Филарет встал, походил спокойно и сказал:
– Ты руку приложи.
Царь подписал бумагу.
– Бориса вышлем в вотчину отца его, в село Ильинское. Михаила – в Галич! А ехать им – назавтра.
– Твоя воля, батюшка.
– Государя есть воля! – поправил Филарет. – Объявит Салтыкам наш приговор дьяк Грамотин.
– Воля твоя, батюшка… А как же с Марьей быть? – с опаской спросил Михаил.
Святейший сдвинул брови.
– Марья? – сказал он загадочно, скрестив руки. – Верно ли, что, не спросясь моего родительского слова, ты услал в Нижний Новгород Федора Шереметева за Марьей Хлоповой?
– Верно, батюшка. Жизни мне без Марьи нет!
– Черни бумагу по указаниям моим, коль ты свой разум потерял… Всякий земной человек найдет путь к истине.
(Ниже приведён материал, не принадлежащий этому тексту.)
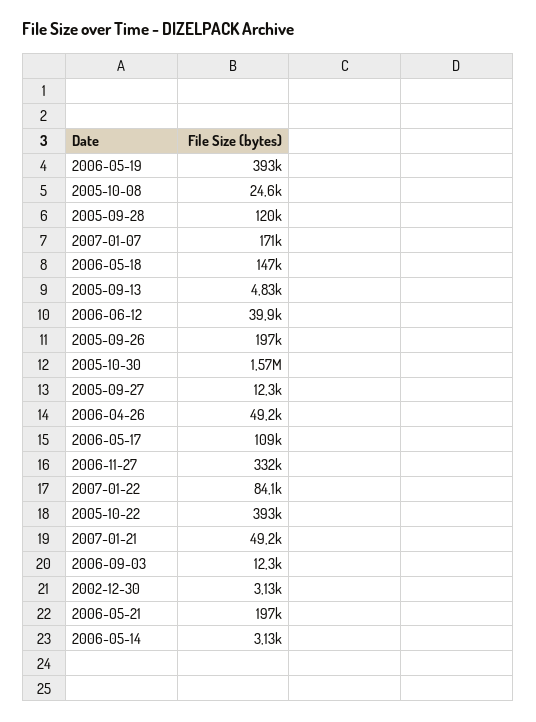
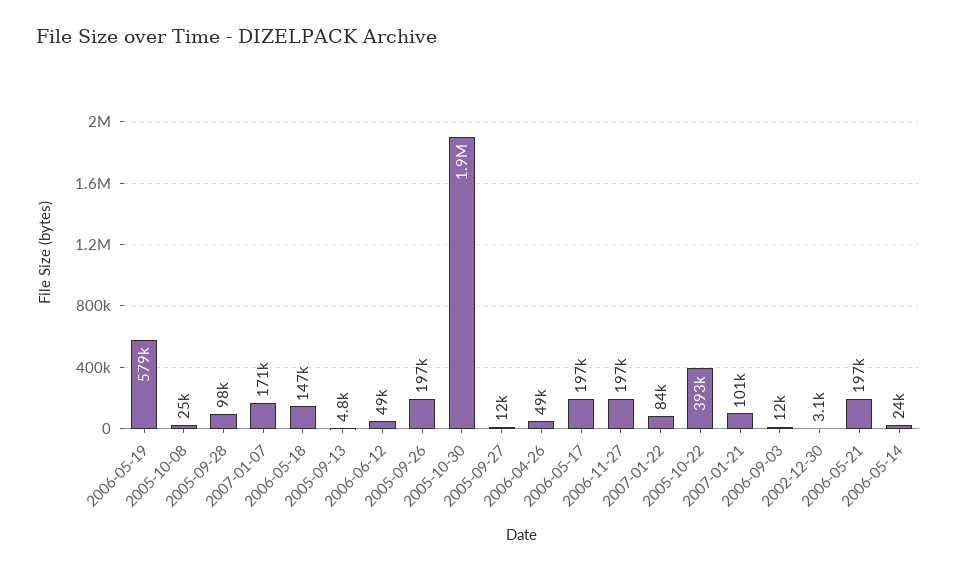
  {
-   "2006-05-19": 393000,
+   "2006-05-19": 579000,
    "2005-10-08": 24600,
-   "2005-09-28": 120000,
+   "2005-09-28": 98000,
    "2007-01-07": 171000,
    "2006-05-18": 147000,
    "2005-09-13": 4830,
-   "2006-06-12": 39900,
+   "2006-06-12": 49000,
    "2005-09-26": 197000,
-   "2005-10-30": 1570000,
+   "2005-10-30": 1900000,
    "2005-09-27": 12300,
    "2006-04-26": 49200,
-   "2006-05-17": 109000,
+   "2006-05-17": 197000,
-   "2006-11-27": 332000,
+   "2006-11-27": 197000,
    "2007-01-22": 84100,
    "2005-10-22": 393000,
-   "2007-01-21": 49200,
+   "2007-01-21": 101000,
    "2006-09-03": 12300,
    "2002-12-30": 3130,
    "2006-05-21": 197000,
-   "2006-05-14": 3130
+   "2006-05-14": 24000
  }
Мы найдем на Москве другую Марью. Покорись судьбе. Забудь ее! Бери перо.
Михаил взял перо. На бумагу упали слезы…
«Указ в Нижний Новгород Шереметеву, Глебову, дьяку Михайлову о немедленном возвращении в Москву и об отказе Ивану Хлопову. Государь дочь его Марью взять на себя не соизволяет… Ивану Хлопову ехать в свою вотчину на Коломну, и быть ему в вотчине по-прежнему, а теще его Федоре Григорьевне Желябужской, и детям ее быть в Нижнем у Марьи Хлоповой по-прежнему. А корм давать ей, бабке, и дядьям перед прежним вдвое…»
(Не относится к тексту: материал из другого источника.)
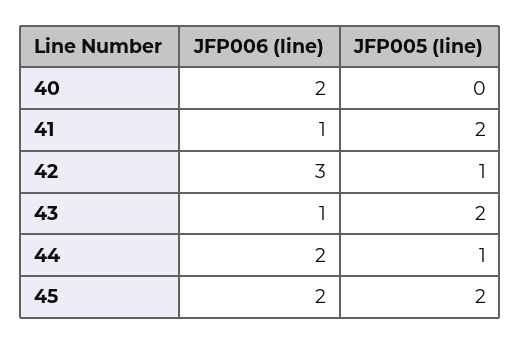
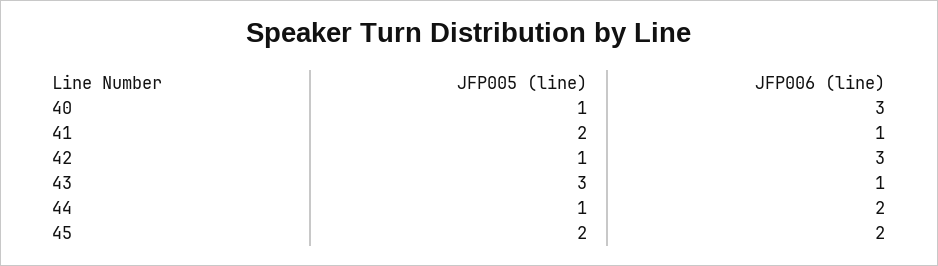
  {
    "JFP006 (line)": {
-     "40": 2,
+     "40": 3,
      "41": 1,
      "42": 3,
      "43": 1,
      "44": 2,
      "45": 2
    },
    "JFP005 (line)": {
-     "40": 0,
+     "40": 1,
      "41": 2,
      "42": 1,
-     "43": 2,
+     "43": 3,
      "44": 1,
      "45": 2
    }
  }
– Теперь, – с притворным смирением сказал Филарет, – руку клади к указу нашему.
Едва держа перо в руках, царь подписал и эту бумагу…
ГЛАВА ДВАДЦАТЬ ВОСЬМАЯ
Из Москвы ссылали бояр Салтыковых. А солнышко играло яркое, веселое. Золотились церковные и монастырские купола. Птицы звонко пели.
Вышли из теремов на площади и улицы боярышни, празднично одетые, дородные боярыни, купцы рядов охотных, рыбных и зеленных.
Все на Москве с утра шумело деловито. Стрельцы спешили в Белый город. За ними туда же толпами валили люди всякие.
В это утро обидчики Димитрия Пожарского, донских казаков оговорщики, лютые злодеи Марьи Хлоповой – Бориска да Михайло Салтыковы, несогласные с указом царским, хотели предать пламени свои дворы. Но люди им не дали сотворить злое намерение: фитиль приметили у бочки с порохом под углом дома Салтыковых.
– Не нам, так и не вам, – сказал разгневанный Бориска, метнувшись к бочке. – Всё пропадай пропадом! – И сунул тлеющую кострицу в то самое место, где высыпал стежкой порох. Сам же боярин, волосатый, рассвирепевший, как лютый зверь, без шапки кинулся за терем.
– Стой, сатана! – крикнул сзади боярина мужик Прохор Косой. – Всю Москву, треклятый, запалишь!
Схватив боярина за кафтан, он со всей силой поднял и швырнул его в стоявшую подле двора подводу. Серые кони шарахнулись в сторону – доски на возу треснули.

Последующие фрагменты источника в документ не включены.